EXERCISE AIM.
Look below for the line with "list [177, 118, 1152, 152]" and the line with "Rendered at 1241 by 1754 pixels."; repeat exactly those two lines and all lines between them, but no pictures.

SUPPLIED ENTRIES.
************

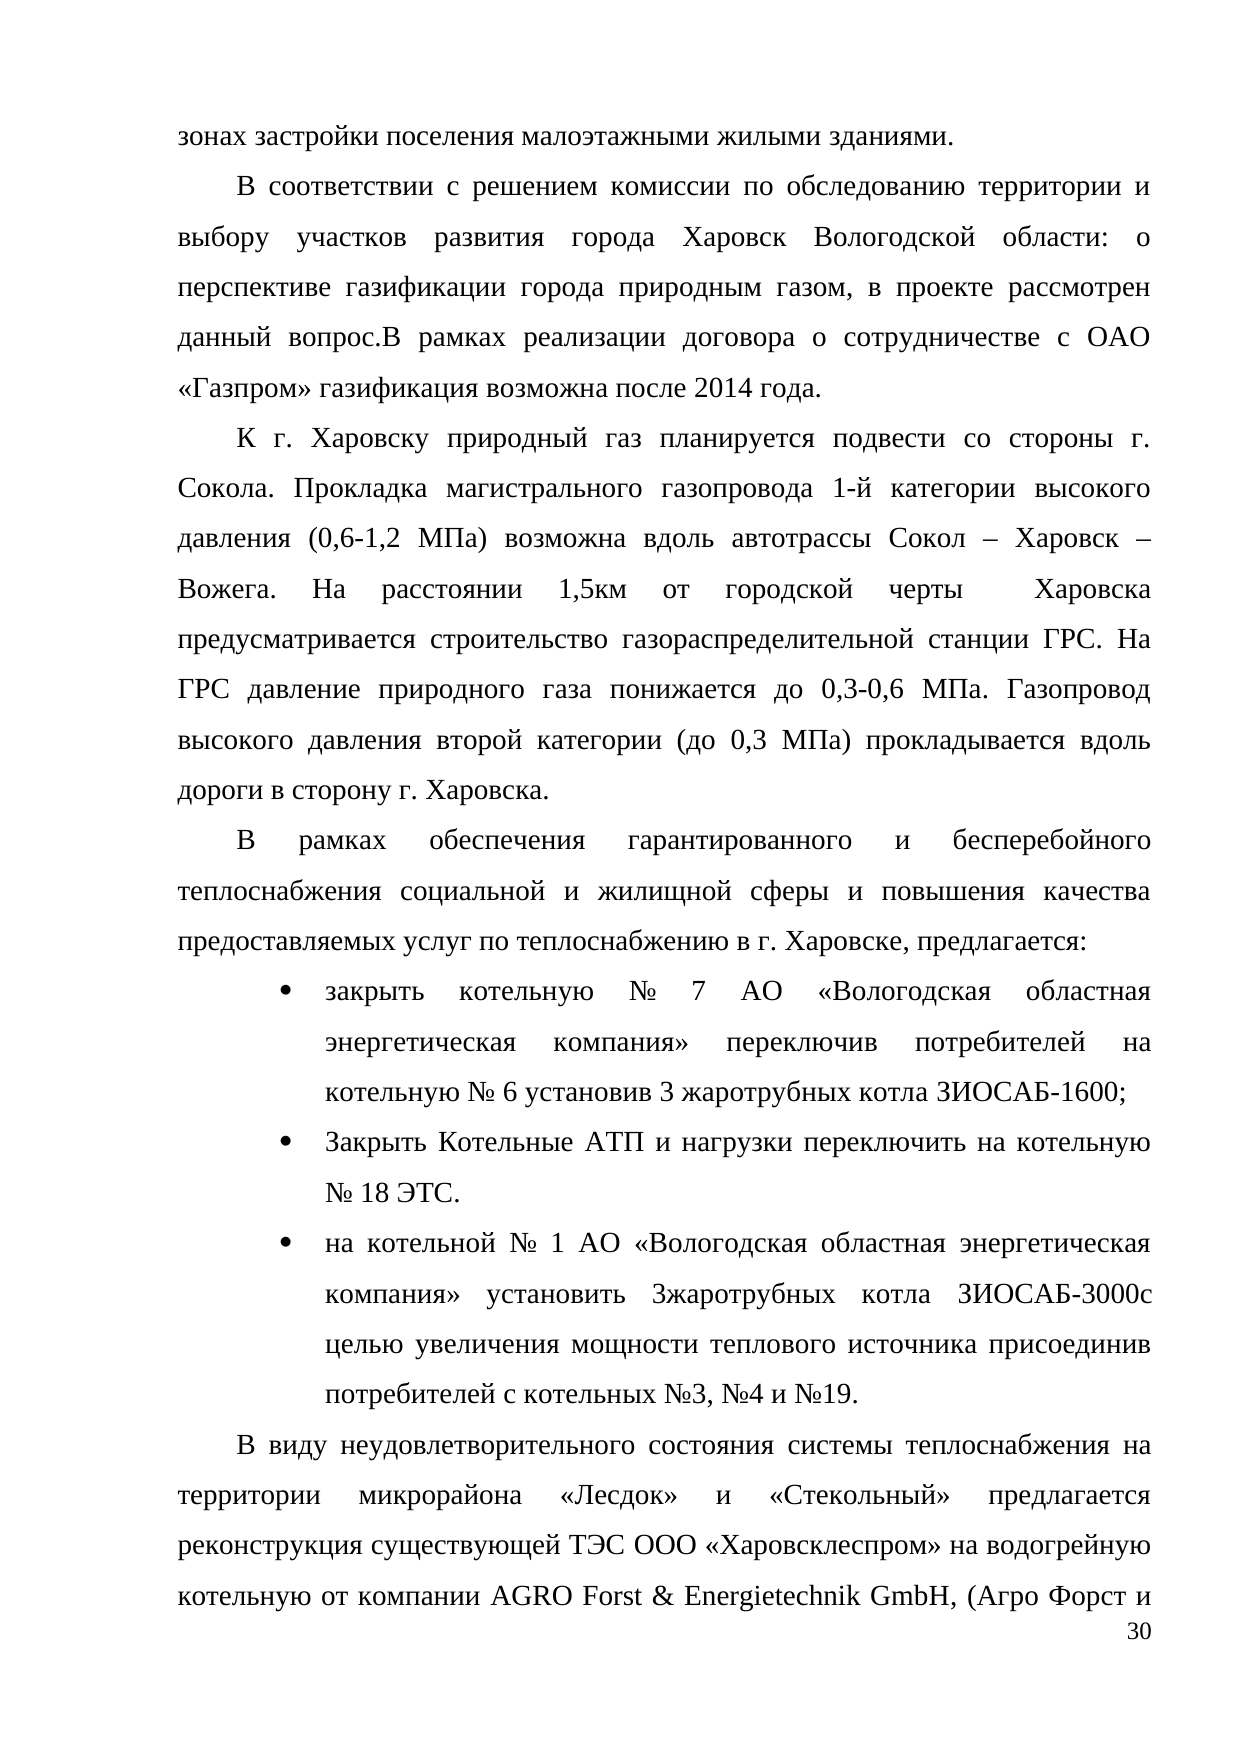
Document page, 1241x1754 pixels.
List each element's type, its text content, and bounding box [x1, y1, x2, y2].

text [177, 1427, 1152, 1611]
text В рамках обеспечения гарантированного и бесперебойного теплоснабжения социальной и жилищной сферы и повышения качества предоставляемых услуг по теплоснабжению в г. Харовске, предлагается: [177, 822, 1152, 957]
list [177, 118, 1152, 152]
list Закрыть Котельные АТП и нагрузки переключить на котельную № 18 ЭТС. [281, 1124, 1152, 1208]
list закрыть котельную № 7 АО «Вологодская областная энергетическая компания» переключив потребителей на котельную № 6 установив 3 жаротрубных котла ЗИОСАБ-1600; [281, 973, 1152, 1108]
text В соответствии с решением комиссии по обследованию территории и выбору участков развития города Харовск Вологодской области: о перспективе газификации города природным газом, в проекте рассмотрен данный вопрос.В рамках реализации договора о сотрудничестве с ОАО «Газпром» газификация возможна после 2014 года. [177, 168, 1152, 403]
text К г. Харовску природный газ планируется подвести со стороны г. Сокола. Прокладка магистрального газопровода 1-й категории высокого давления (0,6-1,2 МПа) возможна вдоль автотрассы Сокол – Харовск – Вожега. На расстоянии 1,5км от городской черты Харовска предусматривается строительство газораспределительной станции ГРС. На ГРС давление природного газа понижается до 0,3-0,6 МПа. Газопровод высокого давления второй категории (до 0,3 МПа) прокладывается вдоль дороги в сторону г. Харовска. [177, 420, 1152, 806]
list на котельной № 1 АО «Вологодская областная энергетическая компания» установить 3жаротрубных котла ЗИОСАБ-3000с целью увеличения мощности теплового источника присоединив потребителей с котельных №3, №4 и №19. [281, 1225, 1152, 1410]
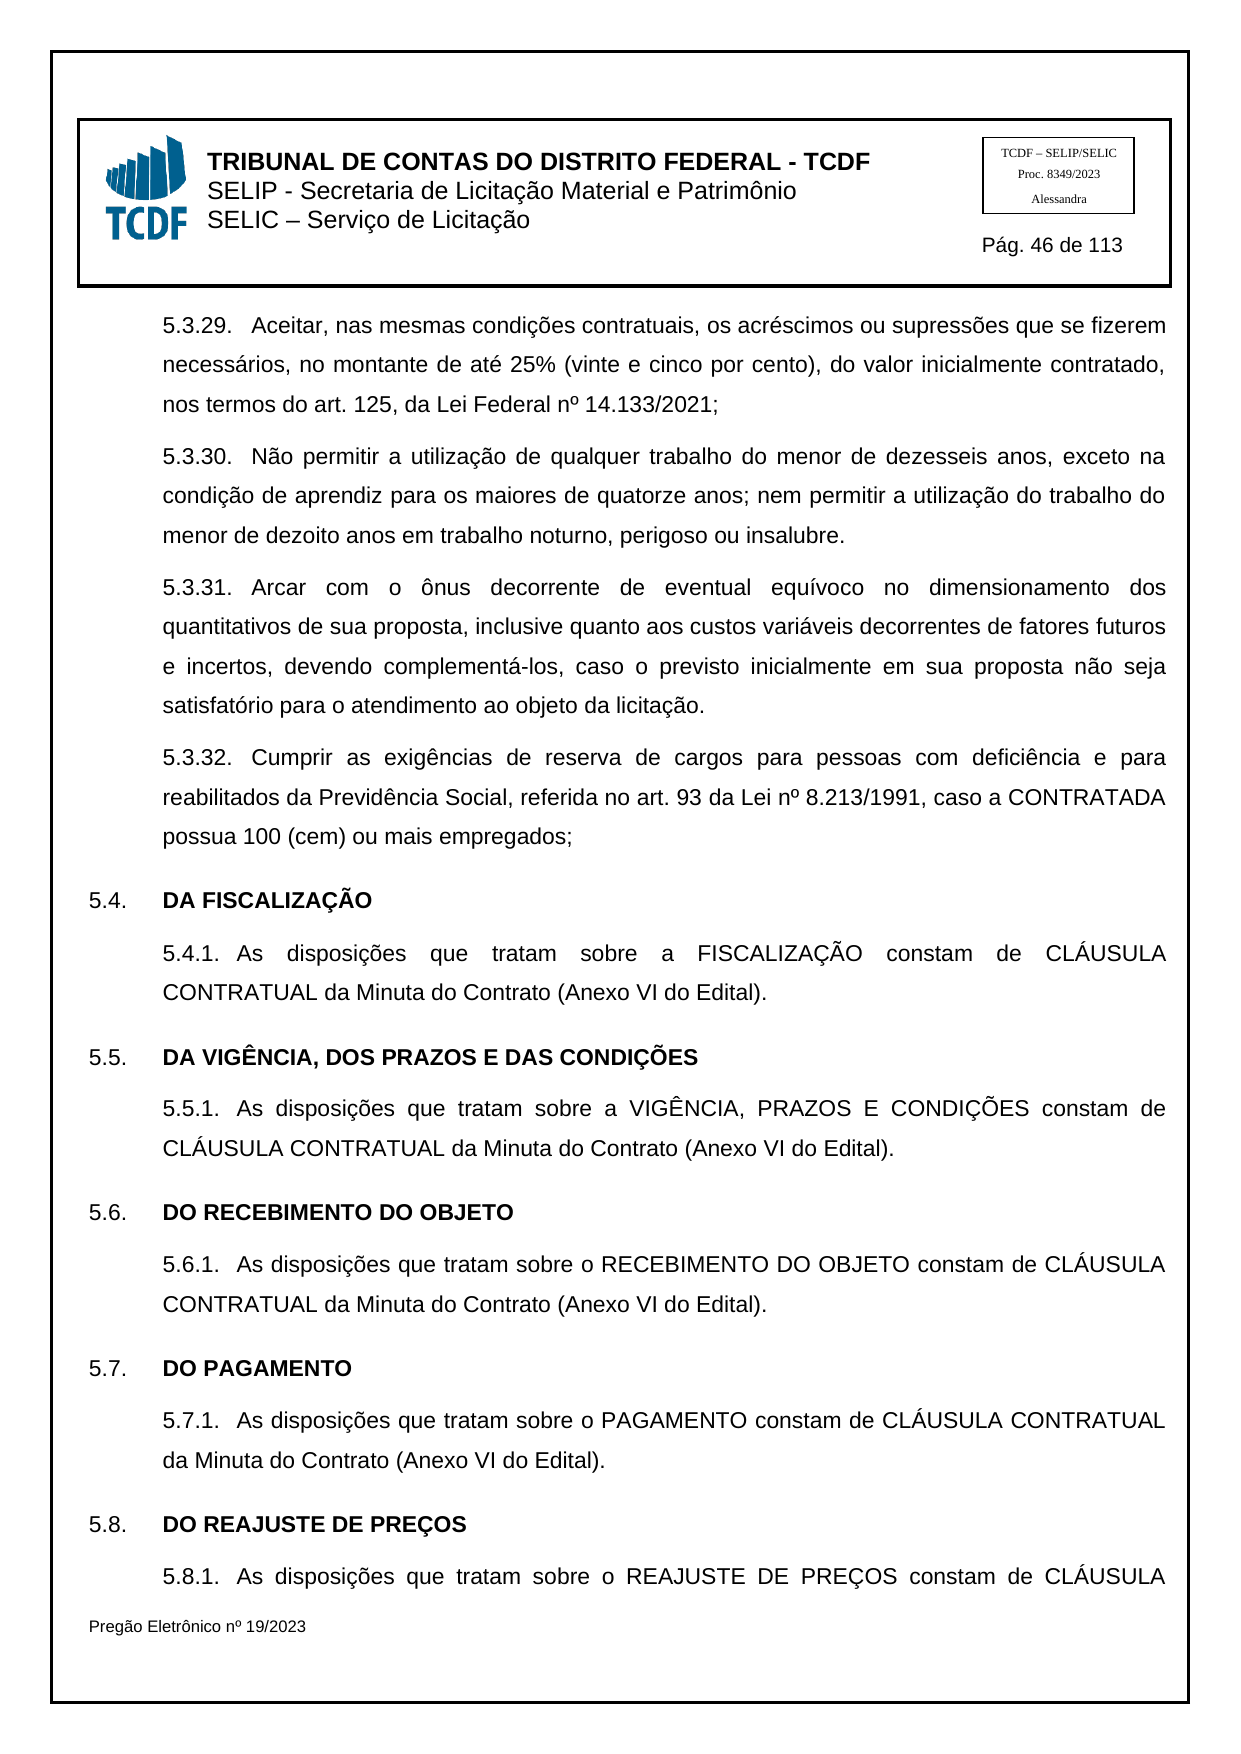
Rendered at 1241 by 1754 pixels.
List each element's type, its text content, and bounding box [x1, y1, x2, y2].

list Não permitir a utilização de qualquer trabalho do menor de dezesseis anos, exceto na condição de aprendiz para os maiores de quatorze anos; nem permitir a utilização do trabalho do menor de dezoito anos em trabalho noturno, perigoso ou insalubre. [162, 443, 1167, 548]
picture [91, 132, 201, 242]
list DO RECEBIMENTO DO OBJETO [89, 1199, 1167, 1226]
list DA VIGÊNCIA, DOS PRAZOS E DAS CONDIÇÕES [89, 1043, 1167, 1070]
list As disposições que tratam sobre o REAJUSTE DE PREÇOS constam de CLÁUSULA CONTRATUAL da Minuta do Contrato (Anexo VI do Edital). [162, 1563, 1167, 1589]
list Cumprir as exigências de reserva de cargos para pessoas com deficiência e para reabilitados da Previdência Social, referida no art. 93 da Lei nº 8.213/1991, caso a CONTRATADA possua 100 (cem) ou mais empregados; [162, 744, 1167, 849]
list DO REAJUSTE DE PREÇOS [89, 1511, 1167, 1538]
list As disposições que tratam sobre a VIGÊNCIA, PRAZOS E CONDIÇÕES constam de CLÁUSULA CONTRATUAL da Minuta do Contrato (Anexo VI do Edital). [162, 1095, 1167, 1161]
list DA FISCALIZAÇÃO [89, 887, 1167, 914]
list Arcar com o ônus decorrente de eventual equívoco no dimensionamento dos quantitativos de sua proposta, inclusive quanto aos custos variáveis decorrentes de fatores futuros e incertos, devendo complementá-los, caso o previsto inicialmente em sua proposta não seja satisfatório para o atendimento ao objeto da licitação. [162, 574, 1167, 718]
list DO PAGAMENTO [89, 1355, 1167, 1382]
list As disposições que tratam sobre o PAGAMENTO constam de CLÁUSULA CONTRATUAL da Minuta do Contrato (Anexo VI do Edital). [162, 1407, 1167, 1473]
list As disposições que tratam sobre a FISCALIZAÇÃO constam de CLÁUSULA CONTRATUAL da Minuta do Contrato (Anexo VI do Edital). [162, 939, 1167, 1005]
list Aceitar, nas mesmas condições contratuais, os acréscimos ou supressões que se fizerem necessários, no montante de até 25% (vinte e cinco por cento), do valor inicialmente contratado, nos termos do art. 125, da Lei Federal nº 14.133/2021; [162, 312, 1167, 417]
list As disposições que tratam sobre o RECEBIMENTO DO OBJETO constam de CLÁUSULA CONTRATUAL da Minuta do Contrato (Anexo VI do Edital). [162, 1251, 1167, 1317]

************

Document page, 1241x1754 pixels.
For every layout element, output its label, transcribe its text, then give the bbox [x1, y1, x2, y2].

************

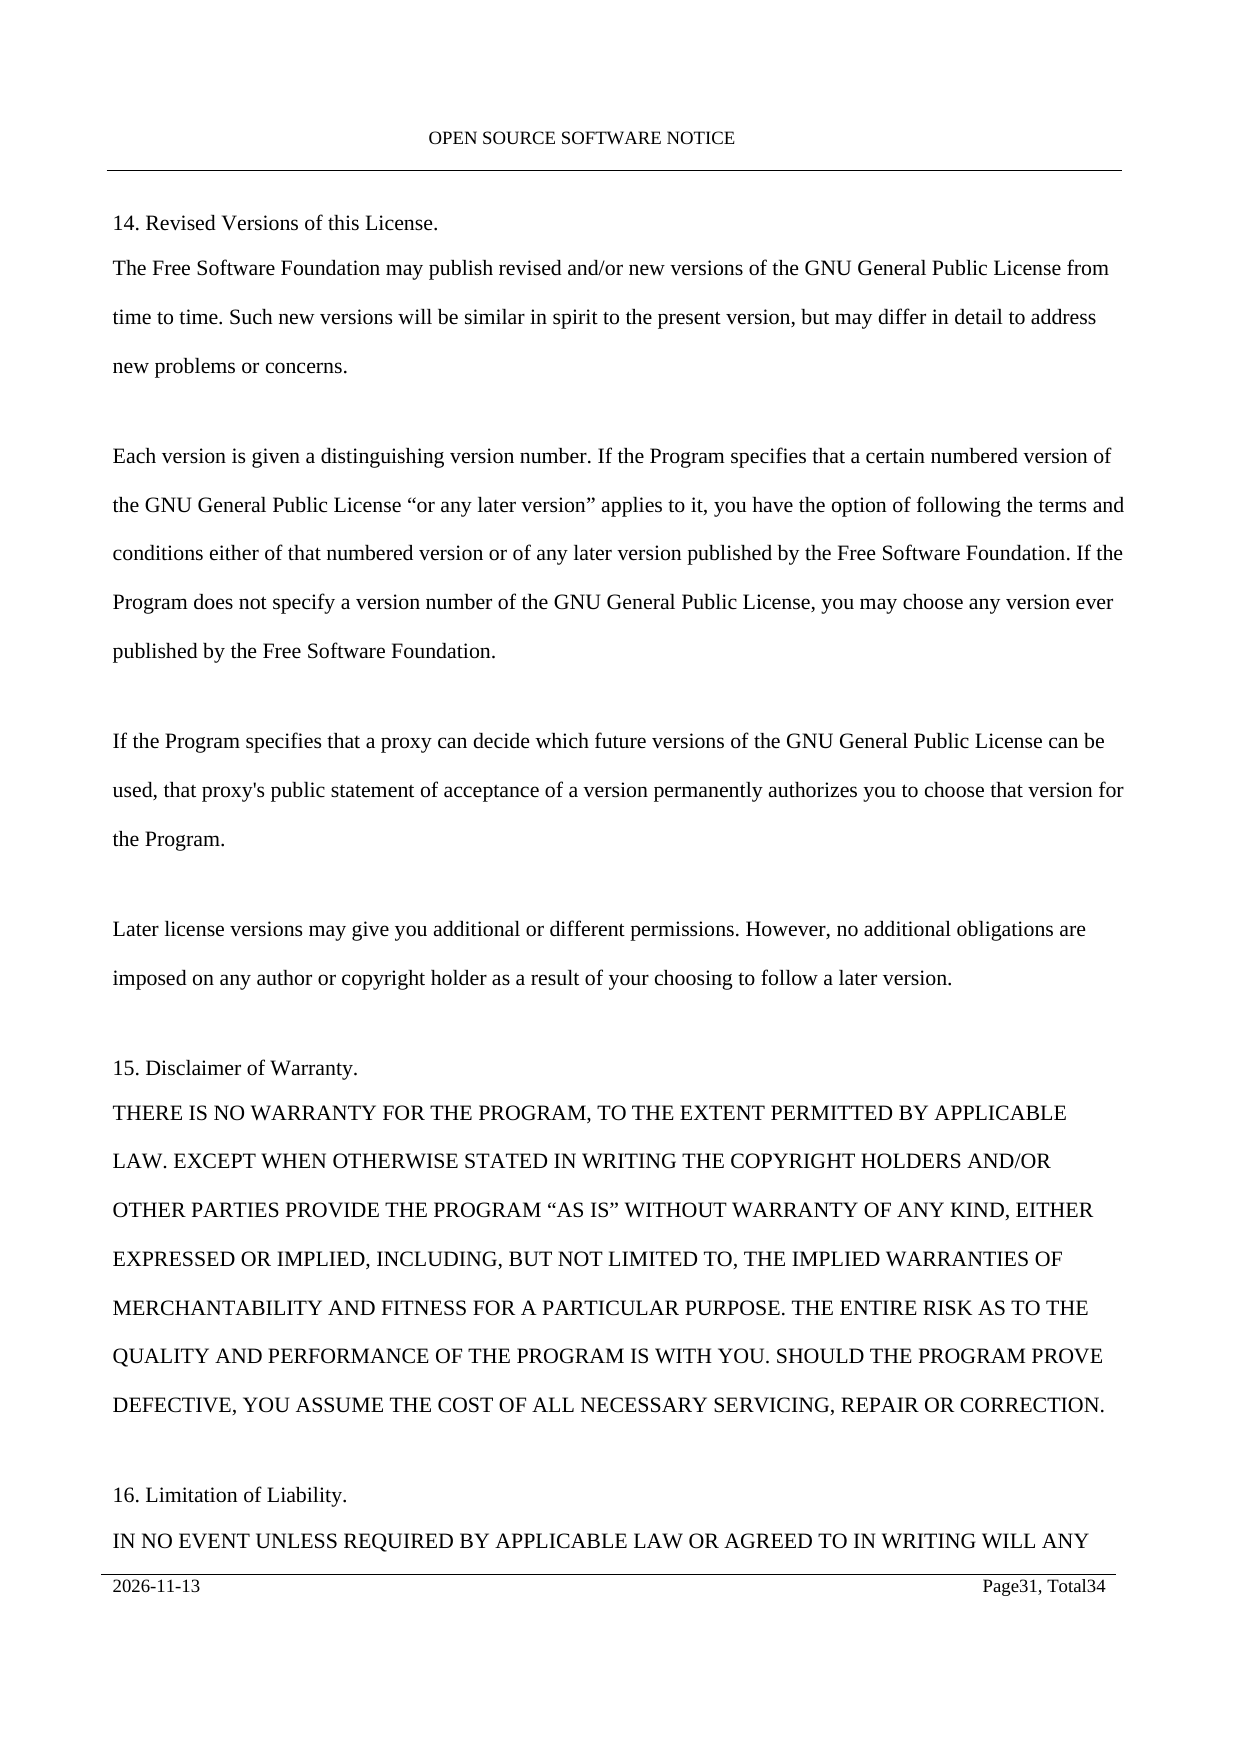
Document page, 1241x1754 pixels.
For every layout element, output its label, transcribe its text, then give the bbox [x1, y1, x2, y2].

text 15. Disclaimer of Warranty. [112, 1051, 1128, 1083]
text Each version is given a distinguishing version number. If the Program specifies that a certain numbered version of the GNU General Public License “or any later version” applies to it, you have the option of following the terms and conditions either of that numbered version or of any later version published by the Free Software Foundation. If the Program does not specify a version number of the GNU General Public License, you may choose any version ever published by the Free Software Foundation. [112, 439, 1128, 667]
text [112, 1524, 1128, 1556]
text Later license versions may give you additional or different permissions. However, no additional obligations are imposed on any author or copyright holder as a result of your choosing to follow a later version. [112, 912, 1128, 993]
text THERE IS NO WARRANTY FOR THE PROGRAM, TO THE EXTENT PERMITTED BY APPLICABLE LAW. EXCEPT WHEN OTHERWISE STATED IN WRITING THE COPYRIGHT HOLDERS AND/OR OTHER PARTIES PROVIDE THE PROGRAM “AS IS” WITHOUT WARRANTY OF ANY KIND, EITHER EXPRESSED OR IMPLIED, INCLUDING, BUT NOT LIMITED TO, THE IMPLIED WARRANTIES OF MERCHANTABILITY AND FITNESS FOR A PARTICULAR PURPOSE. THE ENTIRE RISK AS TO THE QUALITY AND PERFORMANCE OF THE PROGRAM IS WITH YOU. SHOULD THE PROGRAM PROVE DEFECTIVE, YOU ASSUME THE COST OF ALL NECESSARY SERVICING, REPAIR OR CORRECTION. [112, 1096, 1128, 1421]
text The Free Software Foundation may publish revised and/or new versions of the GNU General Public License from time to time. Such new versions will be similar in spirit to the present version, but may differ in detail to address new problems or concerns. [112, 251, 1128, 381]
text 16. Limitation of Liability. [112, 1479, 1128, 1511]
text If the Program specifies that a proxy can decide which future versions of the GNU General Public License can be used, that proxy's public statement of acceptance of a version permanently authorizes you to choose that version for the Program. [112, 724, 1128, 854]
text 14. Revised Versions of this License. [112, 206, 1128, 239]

************

PROBLEM SOLUTION.
list [177, 118, 1152, 152]
list Закрыть Котельные АТП и нагрузки переключить на котельную № 18 ЭТС. [281, 1124, 1152, 1208]
list закрыть котельную № 7 АО «Вологодская областная энергетическая компания» переключив потребителей на котельную № 6 установив 3 жаротрубных котла ЗИОСАБ-1600; [281, 973, 1152, 1108]
text В соответствии с решением комиссии по обследованию территории и выбору участков развития города Харовск Вологодской области: о перспективе газификации города природным газом, в проекте рассмотрен данный вопрос.В рамках реализации договора о сотрудничестве с ОАО «Газпром» газификация возможна после 2014 года. [177, 168, 1152, 403]
text К г. Харовску природный газ планируется подвести со стороны г. Сокола. Прокладка магистрального газопровода 1-й категории высокого давления (0,6-1,2 МПа) возможна вдоль автотрассы Сокол – Харовск – Вожега. На расстоянии 1,5км от городской черты Харовска предусматривается строительство газораспределительной станции ГРС. На ГРС давление природного газа понижается до 0,3-0,6 МПа. Газопровод высокого давления второй категории (до 0,3 МПа) прокладывается вдоль дороги в сторону г. Харовска. [177, 420, 1152, 806]
list на котельной № 1 АО «Вологодская областная энергетическая компания» установить 3жаротрубных котла ЗИОСАБ-3000с целью увеличения мощности теплового источника присоединив потребителей с котельных №3, №4 и №19. [281, 1225, 1152, 1410]
Rendered at 1241 by 1754 pixels.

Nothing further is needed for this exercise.